この新しい研究報告書は、インターネットが子どもにもたらす良い面(例えば教育、社会化、娯楽など)とともに、児童ポルノや性的グルーミング、ネットいじめといったインターネット利用に伴う危険について論じ、インターネット利用のリスク、子どもによるインターネット利用状況、子どもを守る方策についても検討を加えています。

【「インターネット上の子どもの安全―グローバルな挑戦と戦略(仮訳)」が目指すもの】

  1. 子ども自身のエンパワーメント:ほとんどの子どもたちは、両親よりもずっとインターネット技術に精通し、問題が起きたときには両親よりも友達に助けを求めることが分かっている。
  2. 児童虐待者を容認しない社会:児童ポルノ根絶を可能とする単純所持規制を含む法制度といった、いまだ多くの国で実現されていない法整備とその実施に関して、世界各国が協調して歩を進めなくてはならない。
  3. 児童ポルノの供給、アクセスの遮断:インターネットサービス事業者の協力を得て、子どもに優しいフィルタリングやブロッキングのメカニズムを構築する必要がある。
  4. 被害児童への支援:ほとんどの虐待が報告されず、また子ども自身が被害に遭っているという自覚を欠くことがある。
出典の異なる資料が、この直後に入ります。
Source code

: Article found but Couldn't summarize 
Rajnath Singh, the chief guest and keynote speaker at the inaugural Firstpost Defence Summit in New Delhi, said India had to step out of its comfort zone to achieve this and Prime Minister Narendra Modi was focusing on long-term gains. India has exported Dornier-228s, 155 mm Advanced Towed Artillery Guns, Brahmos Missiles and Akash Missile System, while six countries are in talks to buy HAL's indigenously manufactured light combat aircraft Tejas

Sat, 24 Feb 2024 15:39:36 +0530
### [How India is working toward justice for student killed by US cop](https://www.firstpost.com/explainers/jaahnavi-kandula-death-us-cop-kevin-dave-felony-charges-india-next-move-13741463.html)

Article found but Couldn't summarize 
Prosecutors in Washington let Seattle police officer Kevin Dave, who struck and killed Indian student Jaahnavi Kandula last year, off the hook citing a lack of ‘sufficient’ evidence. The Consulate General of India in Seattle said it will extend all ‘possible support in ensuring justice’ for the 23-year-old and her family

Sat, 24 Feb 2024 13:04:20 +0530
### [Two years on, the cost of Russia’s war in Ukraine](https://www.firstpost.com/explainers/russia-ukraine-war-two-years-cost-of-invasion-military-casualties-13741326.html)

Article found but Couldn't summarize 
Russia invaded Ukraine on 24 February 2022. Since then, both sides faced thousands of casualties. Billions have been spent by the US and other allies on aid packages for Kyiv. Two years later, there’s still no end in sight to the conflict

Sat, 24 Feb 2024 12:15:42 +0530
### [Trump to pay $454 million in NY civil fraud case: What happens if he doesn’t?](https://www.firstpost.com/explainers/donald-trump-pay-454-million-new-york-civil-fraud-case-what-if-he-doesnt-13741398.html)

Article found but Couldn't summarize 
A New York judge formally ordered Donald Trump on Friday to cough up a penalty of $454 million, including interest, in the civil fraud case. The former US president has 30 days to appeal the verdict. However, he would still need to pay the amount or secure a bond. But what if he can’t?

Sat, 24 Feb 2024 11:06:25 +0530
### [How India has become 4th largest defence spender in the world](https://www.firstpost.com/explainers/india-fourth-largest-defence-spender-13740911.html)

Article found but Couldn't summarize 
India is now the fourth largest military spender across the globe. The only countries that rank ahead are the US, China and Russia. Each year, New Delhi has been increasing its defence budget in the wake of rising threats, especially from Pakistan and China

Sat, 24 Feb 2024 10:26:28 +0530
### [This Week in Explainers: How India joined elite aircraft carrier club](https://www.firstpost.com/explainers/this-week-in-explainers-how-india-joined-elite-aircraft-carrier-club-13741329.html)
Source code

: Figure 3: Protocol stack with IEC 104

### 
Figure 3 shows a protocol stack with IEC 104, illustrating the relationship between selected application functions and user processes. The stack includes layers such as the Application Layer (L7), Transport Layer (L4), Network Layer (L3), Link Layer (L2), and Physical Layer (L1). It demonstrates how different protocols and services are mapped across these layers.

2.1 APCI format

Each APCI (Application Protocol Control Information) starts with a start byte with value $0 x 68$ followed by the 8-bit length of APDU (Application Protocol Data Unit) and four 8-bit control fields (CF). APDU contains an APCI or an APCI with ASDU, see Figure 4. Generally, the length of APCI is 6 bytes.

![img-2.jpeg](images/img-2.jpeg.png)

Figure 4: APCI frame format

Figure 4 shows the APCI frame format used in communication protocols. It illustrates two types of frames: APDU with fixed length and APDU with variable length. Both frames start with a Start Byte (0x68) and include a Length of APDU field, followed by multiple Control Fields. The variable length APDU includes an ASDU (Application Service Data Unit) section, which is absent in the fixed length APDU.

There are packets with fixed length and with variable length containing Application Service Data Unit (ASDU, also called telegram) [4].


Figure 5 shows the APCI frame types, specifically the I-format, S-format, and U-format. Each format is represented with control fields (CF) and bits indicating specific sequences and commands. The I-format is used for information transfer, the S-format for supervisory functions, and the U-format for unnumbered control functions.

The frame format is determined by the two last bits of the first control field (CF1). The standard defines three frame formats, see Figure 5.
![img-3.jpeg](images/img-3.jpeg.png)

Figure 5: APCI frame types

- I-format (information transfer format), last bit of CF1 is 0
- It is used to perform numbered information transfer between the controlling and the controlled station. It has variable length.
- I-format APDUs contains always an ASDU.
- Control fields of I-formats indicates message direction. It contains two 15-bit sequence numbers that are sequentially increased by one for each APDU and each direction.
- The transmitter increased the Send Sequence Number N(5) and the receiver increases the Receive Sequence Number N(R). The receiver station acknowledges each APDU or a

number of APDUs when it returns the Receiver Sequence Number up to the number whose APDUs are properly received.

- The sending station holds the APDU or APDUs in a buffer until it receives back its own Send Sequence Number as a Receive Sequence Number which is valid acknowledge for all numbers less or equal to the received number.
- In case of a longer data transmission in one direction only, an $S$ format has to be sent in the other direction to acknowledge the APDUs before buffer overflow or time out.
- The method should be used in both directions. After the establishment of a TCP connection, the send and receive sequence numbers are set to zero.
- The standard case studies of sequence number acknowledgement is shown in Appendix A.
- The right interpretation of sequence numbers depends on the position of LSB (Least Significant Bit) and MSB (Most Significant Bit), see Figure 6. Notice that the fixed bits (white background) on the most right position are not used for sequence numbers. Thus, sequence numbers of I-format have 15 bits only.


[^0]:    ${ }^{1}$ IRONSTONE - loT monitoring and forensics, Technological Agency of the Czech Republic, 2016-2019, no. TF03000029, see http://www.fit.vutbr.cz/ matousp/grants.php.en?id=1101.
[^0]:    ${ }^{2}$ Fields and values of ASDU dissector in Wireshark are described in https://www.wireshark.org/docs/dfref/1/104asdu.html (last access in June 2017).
インターネット上の全てのリスクを取り除くことは不可能でしょう。インターネットスペースはあまりに広大で、進化・拡大を続け、子どもを守りきるためのあらゆる方策をもってしも制御できないほどに創造的です。完全にインターネットを制御することは、インターネットの本質やその多くの恩恵を失わせることになるため、望ましくもありません。ただ、もっとすべきこと、できることがあると考えています。